- _Job 1_: From the passage on clay minerals, extract the portion starting at "The kaolinite with" and ending at "see Figure 1.", copying it word for word.

- _Selected text_:
The calculation in general can affect the ceramic product in two ways: low percentages (up to 3%) and high temperature (above 1180°C) result in flow agents, that is, materials that contribute to reduce water absorption and increase the resistance of ceramic products. Above 3%, they can act as a foundation at temperatures above 1170°C [7].
In this chapter, we will highlight properties of limestone clays and their application in the ceramic industry.
Clays are hydrated aluminum silicates with crystalline structure arranged in layers, consisting of continuous sheets of SiO4 tetrahedrons, ordered in a hexagonal shape, condensed with octahedral sheets of di and trivalent metal hydroxides, usually below 2 μm. They are materials that in contact with water become plastic, a fundamental characteristic for conformation of ceramic products because it provides mechanical resistance in the pressing, extrusion, or gluing process. Clays are mixtures of various clay minerals such as kaolinite, illite, and montmorillonite, which may or may not contain impurities [3, 8].
The kaolinite with structural formula Al2O3⋅2SiO2⋅2H2O has a dioctahedral structure, which consists of a tetrahedral layer linked by an octahedral layer. Pure kaolinites usually have low plasticity, see Figure 1.
Kaolinite structure. (a) Si▬O tetrahedra on the bottom half of the layer and Al▬O,OH octahedra on the top half. (b) Dioctahedral structure.
Montmorillonites are a set of family of clay minerals, composed of dioctahedral and trioctahedral silicate sheets, see Figure 2(a) and (b). The most outstanding feature of these minerals is their ability to absorb water molecules [8, 9]. It has 80% of exchangeable cations in the galleries and 20% on the lateral surfaces. The modification of montmorillonite clays has aroused scientific and technological interest for providing significant improvements when incorporated into pure polymeric materials and conventional composites. The clay modification process occurs preferably through the ionic exchange of the exchangeable cations of its crystalline structure.
Crystalline structure of a montmorillonite. (a) Montmorillonite structure, composed of Si, Al, and O. (b) Sheets of dioctahedral and trioctahedral silicates.
The basic structural unit of the illites is the same as that of the montmorillonites except that in illites, the silicon atoms in the silica layers are partially replaced by aluminum. Therefore, there are free valences in the boundary layers of the structural units, which are neutralized by K cations, arranged between the overlapping units. The structural scheme of the illites is shown in Figure 3. The K cation is the one that best adapts to the hexagonal meshes of the oxygen planes of the layers of silica tetrahedron and is not displaced by other cations. The water adsorption and cation exchange capacity is due only to the broken connections at the ends of the layers. The average diameter of the illites varies between 0.1 and 0.3 μm. When the replacement of silicon in the tetrahedron layers by aluminum in the illites is small, the connections between the structural units provided by the K cations may be deficient and will allow water to enter. When this occurs, the properties of the illites are close to the properties of montmorillonites [3].

- _Job 2_: Count the lines in the entries that contain the string "context", treating uppercase and lowercase as different, and give only the number.

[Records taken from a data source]
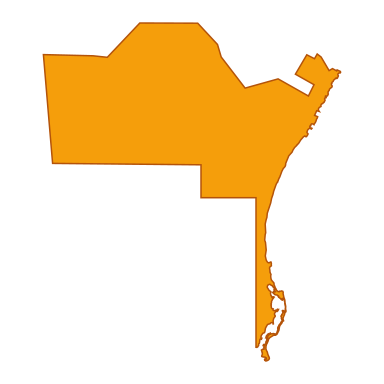 outline of Tulum, Quintana Roo, Mexico
{"feature_id": "50627088B89843068192047", "entity_name": "Tulum", "entity_type": "district", "adm_level": 2, "iso_a3": "MEX", "parent_name": "Mexico", "parent_adm1": "Quintana Roo", "projection": "mercator", "projection_center": [-87.448, 20.147], "detail": "fine", "context": "isolated", "style": "filled", "palette": "amber", "viewbox_px": 384, "rotation_deg": 0, "n_neighbors": 0, "source": "geoboundaries", "source_scale": "gbopen_adm2", "svg_char_len": 6021}
<svg xmlns="http://www.w3.org/2000/svg" viewBox="0 0 384 384"><path d="M319.3,111.5L318.5,110.3L318.4,109.3L318.6,108.4L319.5,107.3L321.0,106.5L320.9,105.2L321.5,104.0L322.7,103.6L323.2,102.8L323.6,102.7L323.9,102.2L324.2,102.1L324.2,101.7L324.6,101.3L325.1,100.1L324.6,99.1L324.7,98.2L325.3,97.9L325.9,97.9L326.2,97.6L326.0,97.0L325.4,96.4L325.5,96.0L325.9,95.9L326.6,96.2L327.5,95.8L328.3,94.0L328.0,93.2L328.2,91.6L329.1,90.5L329.6,89.0L330.9,87.8L331.5,87.6L332.0,86.9L332.2,86.0L331.6,85.2L331.4,83.7L332.0,83.2L331.9,82.7L332.1,82.2L333.1,81.5L333.6,80.2L335.2,78.9L335.5,78.3L336.3,78.0L336.8,78.5L337.4,78.1L338.4,75.9L337.8,74.7L338.1,73.7L339.0,73.0L340.3,72.9L340.6,72.2L340.2,71.8L340.3,71.4L337.1,69.9L336.7,70.9L332.5,68.6L329.1,70.6L321.1,57.0L317.2,54.0L314.5,58.7L306.8,54.8L295.4,74.2L314.0,84.7L308.4,96.0L278.1,78.9L245.1,88.1L221.2,57.0L217.5,44.5L197.7,23.2L139.8,23.0L107.3,57.3L93.1,55.8L43.4,54.6L52.6,163.4L201.0,164.8L201.0,197.7L256.0,197.7L256.0,347.3L256.9,347.4L257.9,346.7L258.0,346.2L258.6,345.6L258.7,343.8L259.3,343.3L259.5,342.7L259.9,339.4L260.4,339.0L261.4,339.3L261.4,338.7L261.9,338.3L261.9,338.1L261.2,338.0L260.9,337.3L261.3,335.5L262.8,333.3L264.4,332.7L264.6,332.4L264.9,331.5L265.5,328.1L267.2,325.0L268.1,324.2L269.9,323.8L270.6,323.0L271.4,322.6L272.4,322.7L273.1,323.4L273.2,324.0L273.4,323.9L273.1,320.7L273.7,318.4L275.2,316.4L275.2,315.8L274.9,315.6L275.0,315.4L274.5,314.4L274.5,313.5L275.7,311.6L276.2,311.4L277.1,311.5L277.9,310.7L278.5,309.4L277.9,309.4L277.4,309.2L277.0,309.8L276.2,310.2L275.4,310.2L275.0,310.5L274.2,310.7L273.3,310.4L273.0,309.7L273.2,308.9L272.2,308.7L271.7,308.2L271.3,307.3L271.2,305.4L271.0,305.2L271.3,304.4L271.0,303.9L271.5,302.8L271.5,301.5L272.4,299.6L273.2,298.3L273.5,298.1L273.8,297.3L274.1,297.1L273.8,296.8L273.4,296.8L273.6,297.1L273.4,297.6L272.7,297.9L272.1,297.7L271.5,296.7L271.4,295.9L270.8,295.3L270.5,293.3L270.5,292.8L271.0,292.0L270.7,291.5L269.2,290.5L267.3,287.5L267.3,286.2L268.0,285.0L269.3,284.4L270.0,284.3L270.9,285.1L272.3,285.7L272.4,286.1L273.1,286.6L273.3,287.4L274.1,287.4L274.4,288.2L274.2,288.6L274.5,289.1L274.2,289.5L274.6,289.6L274.1,290.1L274.2,290.4L274.6,290.6L274.5,290.9L274.9,291.3L274.1,291.3L274.1,291.8L274.3,292.0L273.5,292.1L273.5,291.7L273.4,291.7L273.1,292.1L273.2,292.3L272.8,292.5L273.6,293.6L274.6,294.1L274.7,294.5L275.3,294.8L277.3,295.1L277.8,295.8L277.9,295.6L278.3,295.8L278.4,296.6L278.5,296.9L278.8,296.7L279.0,297.3L279.5,297.9L280.5,298.5L281.0,299.3L281.8,299.9L283.2,300.3L282.7,299.8L282.7,299.3L282.4,298.9L282.9,298.9L283.1,299.4L283.4,299.4L283.5,298.5L283.2,298.1L283.4,297.9L283.7,298.0L283.8,298.5L284.0,298.9L283.7,299.2L283.8,299.5L284.2,299.7L284.7,300.7L284.5,301.5L284.8,301.9L284.8,303.7L285.5,307.0L285.2,309.4L285.4,309.8L285.5,310.8L284.3,311.1L283.6,310.6L282.5,310.5L282.3,310.7L282.6,311.6L282.8,311.0L284.6,311.3L283.5,312.1L283.3,312.5L282.8,313.0L282.8,313.4L282.5,313.9L281.8,314.3L281.7,314.7L281.9,315.1L281.8,315.4L280.9,316.1L281.5,317.6L281.3,318.3L281.7,319.4L282.3,319.7L282.4,320.2L281.3,321.7L280.4,323.4L278.9,325.2L278.5,326.5L277.9,327.1L277.7,328.3L277.9,329.4L276.9,332.5L276.9,333.2L276.6,333.3L276.6,333.7L276.3,333.9L275.4,334.0L273.1,333.5L272.7,333.8L271.0,333.8L270.2,333.0L269.8,333.5L270.2,333.4L270.2,334.1L269.7,334.0L269.7,334.3L267.9,335.7L267.8,336.6L267.6,336.5L267.7,335.7L269.1,334.4L268.9,333.9L268.6,333.7L267.8,334.2L266.6,335.7L266.6,336.0L266.3,336.1L266.1,336.9L266.6,337.4L266.2,337.4L265.9,337.8L266.6,337.9L267.1,338.3L266.6,338.4L266.7,338.8L267.7,338.6L267.7,338.9L266.7,339.2L267.1,340.4L266.9,340.8L266.5,340.8L266.4,341.3L266.0,341.6L265.8,342.5L265.4,342.8L266.0,342.7L266.0,342.9L265.7,344.0L264.5,344.4L264.5,345.4L263.8,345.5L263.4,344.9L263.1,345.4L263.1,345.7L263.8,346.1L264.2,346.9L263.8,347.7L264.1,347.9L263.9,348.5L264.1,349.0L263.4,349.3L262.7,349.2L261.4,350.1L262.0,351.7L261.9,352.0L262.3,352.6L262.3,353.4L262.3,354.3L261.7,356.0L261.8,356.5L263.2,357.0L265.0,357.1L265.3,357.3L265.3,357.7L266.4,357.9L266.4,359.0L265.4,359.4L264.1,359.1L264.7,359.6L264.7,360.3L265.8,361.0L266.8,360.8L268.4,360.0L269.0,359.4L269.4,358.3L269.0,356.8L268.6,356.4L268.4,355.4L267.9,354.6L267.3,352.0L266.6,350.8L265.9,348.9L266.0,346.2L266.6,344.1L267.2,343.2L267.3,342.4L267.2,342.0L267.8,341.9L268.7,339.0L270.0,337.5L273.2,335.5L273.7,335.3L275.6,335.2L277.0,334.2L278.9,330.4L279.5,326.7L280.1,325.3L281.8,323.2L282.5,321.5L283.6,320.8L283.2,319.8L283.0,318.3L284.1,315.3L284.4,315.0L284.9,312.9L285.2,312.3L285.9,311.8L286.0,310.9L285.6,309.0L285.7,306.3L285.0,302.6L284.9,300.9L284.7,299.6L283.9,297.4L283.1,293.6L283.2,292.3L282.8,291.3L281.5,290.9L280.9,291.2L279.5,291.2L279.3,291.7L278.2,291.6L277.0,290.7L276.0,289.4L276.1,289.1L275.0,287.3L275.0,286.9L274.0,284.5L274.0,283.1L271.5,280.1L270.9,278.3L270.7,275.9L271.0,274.4L270.0,272.4L270.1,272.1L269.9,271.6L269.9,270.4L269.5,268.1L269.8,267.1L271.4,265.8L271.3,264.3L271.4,263.5L271.0,262.0L270.5,262.0L269.1,262.8L268.2,262.7L267.7,262.3L266.9,261.4L266.1,259.7L265.3,255.9L266.2,250.0L265.5,242.5L264.7,240.2L265.2,234.6L265.7,232.8L265.2,224.1L266.1,219.9L266.9,217.4L267.3,213.2L270.7,202.9L271.6,198.4L272.9,194.6L273.7,191.2L276.2,184.2L277.4,182.1L277.7,182.0L277.7,181.4L278.1,180.9L278.6,179.2L279.0,178.7L279.0,178.4L279.2,177.9L279.7,177.2L281.9,171.2L283.3,168.5L284.7,167.0L285.3,166.0L285.6,165.0L285.7,163.4L288.8,155.8L292.1,152.1L292.9,150.2L294.6,147.5L297.0,145.2L297.0,144.8L297.4,144.4L298.4,143.7L300.7,140.0L303.4,136.9L304.8,136.0L306.0,136.8L306.6,136.5L307.9,134.5L308.0,133.7L307.3,133.0L306.9,132.2L307.7,129.9L308.6,128.9L309.5,128.4L310.4,128.5L311.3,129.1L312.0,128.4L311.8,128.1L311.2,128.0L310.6,128.3L310.4,128.2L310.0,127.3L309.8,127.3L309.8,126.2L310.0,126.0L310.4,126.1L310.7,125.9L310.9,125.3L310.7,125.0L311.5,123.9L312.8,123.9L314.0,124.7L314.3,123.8L315.1,122.9L315.8,121.6L316.7,118.8L317.2,118.2L317.7,116.7L314.6,115.4L316.7,110.7L319.3,111.5Z" fill="#f59e0b" stroke="#b45309" stroke-width="1.5"/></svg>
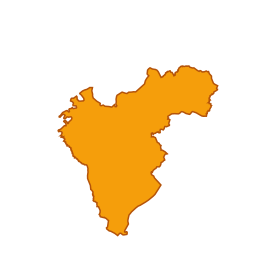 Phibun Mangsahan, Ubon Ratchathani, Thailand, rotated 37°
{"feature_id": "78962969B76459956154531", "entity_name": "Phibun Mangsahan", "entity_type": "district", "adm_level": 2, "iso_a3": "THA", "parent_name": "Thailand", "parent_adm1": "Ubon Ratchathani", "projection": "natural_earth1", "projection_center": [105.21, 15.161], "detail": "fine", "context": "isolated", "style": "filled", "palette": "amber", "viewbox_px": 256, "rotation_deg": 37, "n_neighbors": 0, "source": "geoboundaries", "source_scale": "gbopen_adm2", "svg_char_len": 5854}
<svg xmlns="http://www.w3.org/2000/svg" viewBox="0 0 256 256"><g transform="rotate(37 128 128)"><path d="M184.5,220.1L184.7,217.4L185.0,216.8L185.7,216.4L188.2,216.4L189.0,215.9L191.1,213.7L191.0,213.1L190.0,211.7L189.2,211.7L188.4,213.0L187.8,213.0L187.5,212.6L187.1,211.6L186.1,204.4L184.0,202.6L183.3,201.6L181.2,197.0L181.3,192.8L182.3,187.3L183.1,184.3L184.2,182.4L186.6,176.5L187.7,173.3L189.1,167.5L189.5,164.8L188.6,153.7L179.3,152.0L177.4,150.9L175.2,151.1L174.1,150.6L173.1,149.3L173.1,148.8L173.6,148.5L174.1,148.6L173.6,146.9L174.0,144.8L174.6,143.5L174.4,141.6L176.4,140.1L176.5,138.8L176.2,137.6L175.2,135.6L176.0,134.2L176.1,132.6L176.6,131.7L176.1,131.4L176.2,131.1L174.0,129.8L173.5,127.2L173.5,126.5L173.9,125.6L174.6,125.5L174.9,125.0L172.1,124.7L168.9,125.0L167.7,125.8L167.0,124.8L166.3,124.5L165.3,123.3L164.9,122.1L163.4,122.2L162.1,121.5L160.0,121.8L155.7,119.2L154.2,119.6L153.6,119.4L153.5,119.8L152.0,120.9L151.7,120.1L150.5,119.1L149.9,118.1L150.6,117.2L151.5,117.9L152.0,117.8L152.1,116.7L153.0,115.8L153.4,114.3L154.0,113.7L154.3,112.9L155.3,113.3L156.3,112.7L156.4,112.2L155.2,110.9L154.7,109.6L155.6,108.8L157.3,108.3L157.3,106.9L156.6,105.1L156.6,104.5L158.0,103.8L159.5,101.1L159.3,100.6L158.5,100.4L157.7,99.6L156.5,96.2L155.3,96.3L154.4,97.0L154.1,96.2L154.2,95.6L153.7,95.6L152.8,94.7L154.4,90.4L156.6,88.5L159.7,86.4L160.3,85.4L160.7,83.2L161.0,82.6L162.6,81.9L165.6,81.5L168.9,80.1L169.2,79.5L169.4,76.5L169.8,75.9L173.3,74.8L179.6,74.0L180.9,73.4L183.5,71.4L182.9,70.2L182.0,69.6L182.6,68.8L181.6,67.7L181.9,67.1L181.6,65.9L182.5,65.7L182.7,65.0L182.1,64.4L181.7,62.1L181.7,61.2L181.1,60.4L181.2,59.8L180.2,59.8L179.6,59.0L179.4,59.3L178.6,59.1L178.1,59.6L177.2,58.8L177.0,59.0L177.2,58.2L176.6,57.8L176.8,57.3L176.2,56.8L176.4,56.7L176.4,56.2L176.6,56.1L176.0,55.8L175.1,55.7L174.7,54.9L174.9,54.5L174.6,54.0L174.6,53.3L174.1,52.8L174.7,51.3L174.6,50.3L175.2,50.4L175.4,50.0L175.5,48.4L175.0,47.8L175.0,47.3L176.2,44.5L176.4,43.6L176.2,43.3L175.9,43.5L174.8,43.0L174.2,40.3L170.7,40.9L169.2,40.8L164.9,38.2L163.4,36.3L160.3,35.7L158.4,34.5L158.1,35.1L156.2,35.4L155.1,37.2L153.5,38.6L151.9,38.5L151.0,38.8L150.7,40.0L148.3,40.3L144.5,40.3L143.5,41.2L140.9,42.2L139.3,41.8L138.5,42.8L137.9,42.9L137.4,43.6L137.0,43.6L136.1,44.9L134.9,45.4L134.8,45.9L134.3,45.7L133.8,46.0L133.5,46.9L133.0,47.2L133.0,48.2L132.6,49.1L132.9,50.3L132.9,51.5L133.2,51.8L133.4,51.6L133.6,52.0L133.4,52.1L133.6,53.1L133.3,53.0L133.3,53.7L132.4,55.2L132.8,56.1L133.2,56.3L133.0,56.7L133.8,57.5L133.4,58.4L133.1,58.7L132.6,58.2L129.7,57.1L128.8,57.7L128.3,57.6L127.2,57.0L126.7,57.6L126.2,58.8L125.9,59.2L125.6,59.1L125.3,59.9L125.5,60.3L124.9,61.3L125.3,61.7L125.3,62.8L125.5,63.2L125.2,63.4L125.2,64.3L124.8,65.1L125.1,65.6L124.9,66.0L124.9,66.4L124.5,66.6L124.0,67.7L118.6,65.0L116.6,64.4L114.8,64.7L112.0,66.2L109.4,66.7L108.9,68.2L108.8,70.0L110.6,73.1L111.1,73.5L113.2,73.8L113.1,77.0L113.4,79.7L114.7,82.9L112.5,94.2L112.2,94.7L110.8,95.6L109.0,97.4L107.0,99.0L106.5,101.0L105.0,101.8L101.7,102.9L99.6,108.4L99.8,109.5L101.1,112.1L103.0,114.3L103.9,116.2L105.7,117.0L105.8,118.0L104.9,118.7L103.1,117.6L102.6,120.6L102.2,121.2L99.9,122.3L96.5,124.5L94.4,124.6L93.2,126.3L92.5,126.6L91.6,126.3L91.2,125.2L90.8,125.0L86.9,125.4L82.2,125.0L80.5,123.8L79.3,122.2L76.7,120.1L75.3,117.1L73.2,118.6L72.0,121.7L70.4,123.9L69.4,125.9L68.6,129.3L69.1,129.7L70.7,129.7L74.8,130.9L76.1,132.2L76.0,133.2L73.7,135.3L72.6,136.0L70.2,135.7L68.4,133.7L67.7,133.5L66.6,137.0L65.2,138.0L64.9,138.7L65.5,140.5L65.9,141.0L67.6,140.5L69.0,140.7L69.4,140.9L70.1,142.7L70.6,143.1L71.3,142.9L73.2,141.6L74.5,142.4L74.7,143.1L72.5,145.5L71.2,145.2L70.9,146.6L69.7,147.9L69.6,148.6L71.3,150.1L71.3,150.6L71.0,150.9L68.9,150.7L68.3,151.3L66.5,155.0L66.5,158.6L66.0,160.1L66.4,160.6L67.2,160.3L67.5,157.4L68.4,155.7L70.1,155.7L70.6,158.5L70.9,158.9L71.5,159.0L72.2,158.5L72.7,155.7L74.1,155.1L75.6,153.4L76.7,153.5L77.3,154.0L77.7,154.9L77.7,156.0L77.1,158.7L77.5,159.9L77.4,160.6L77.1,160.7L76.3,159.9L75.0,160.0L73.7,159.6L73.1,160.0L72.6,160.8L72.6,161.3L72.9,161.5L75.2,161.6L76.5,162.6L77.1,163.5L75.8,164.4L75.1,168.8L74.7,169.9L73.7,171.4L73.9,172.3L75.0,172.6L75.3,172.1L75.2,171.8L76.9,171.1L77.9,171.2L78.5,171.8L78.7,173.2L79.1,173.6L78.9,174.3L79.1,174.1L79.3,174.4L79.6,174.0L79.5,174.4L79.8,174.4L80.0,175.1L80.2,174.8L80.3,175.0L80.5,174.6L80.7,174.9L81.0,174.7L81.0,175.1L81.3,175.0L81.2,174.8L81.8,173.8L81.9,174.1L82.5,174.4L82.3,174.7L83.6,174.5L83.9,174.8L83.8,175.0L84.4,175.2L84.5,177.2L85.8,176.7L86.2,177.2L86.8,176.8L87.4,177.7L88.4,177.9L88.4,178.1L88.8,178.3L89.1,178.1L89.1,178.4L89.2,178.1L89.6,178.2L89.9,178.4L89.7,178.6L90.1,178.9L90.4,178.2L90.9,178.5L91.9,177.9L92.5,178.1L92.8,178.6L94.1,178.1L94.8,179.1L95.5,179.0L95.7,179.9L96.5,180.0L96.7,180.3L97.2,180.2L97.6,180.8L98.2,180.9L98.3,181.3L99.0,181.5L99.0,181.8L99.2,181.7L100.1,182.3L100.8,183.4L101.2,183.5L101.3,183.2L101.8,183.1L101.9,183.3L102.7,183.3L103.2,183.9L103.5,183.1L105.5,183.6L105.6,183.3L106.2,183.2L107.5,183.8L108.0,183.7L108.0,184.0L108.8,184.3L109.5,183.9L111.4,184.1L111.7,183.8L112.6,184.2L113.7,183.9L114.2,183.4L115.3,183.6L117.1,182.4L118.4,182.9L120.7,184.7L121.1,185.6L122.6,187.2L124.3,190.3L126.2,192.7L132.5,196.5L135.3,199.5L136.5,199.5L138.5,200.2L139.4,201.5L139.4,202.0L140.0,202.1L140.1,202.6L140.7,202.7L140.6,203.0L140.9,203.2L141.7,203.2L141.7,203.5L142.9,204.9L142.8,205.3L143.5,205.8L143.6,206.5L143.9,206.4L144.3,207.0L145.3,207.0L146.0,206.4L147.6,206.6L148.3,206.4L148.9,207.5L150.3,208.8L150.5,209.4L151.8,208.6L155.5,210.7L156.6,212.4L157.1,214.5L158.2,214.5L158.8,215.3L159.4,215.5L162.3,214.3L162.8,213.7L163.2,213.9L164.0,213.5L165.4,213.4L166.9,213.7L168.1,213.6L171.0,218.9L171.2,219.8L170.9,220.7L171.7,221.4L174.9,221.5L176.4,220.8L180.8,220.1L184.5,220.1Z" fill="#f59e0b" stroke="#b45309" stroke-width="1.5"/></g></svg>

- _Solution 1_:
The kaolinite with structural formula Al2O3⋅2SiO2⋅2H2O has a dioctahedral structure, which consists of a tetrahedral layer linked by an octahedral layer. Pure kaolinites usually have low plasticity, see Figure 1.

- _Solution 2_: 2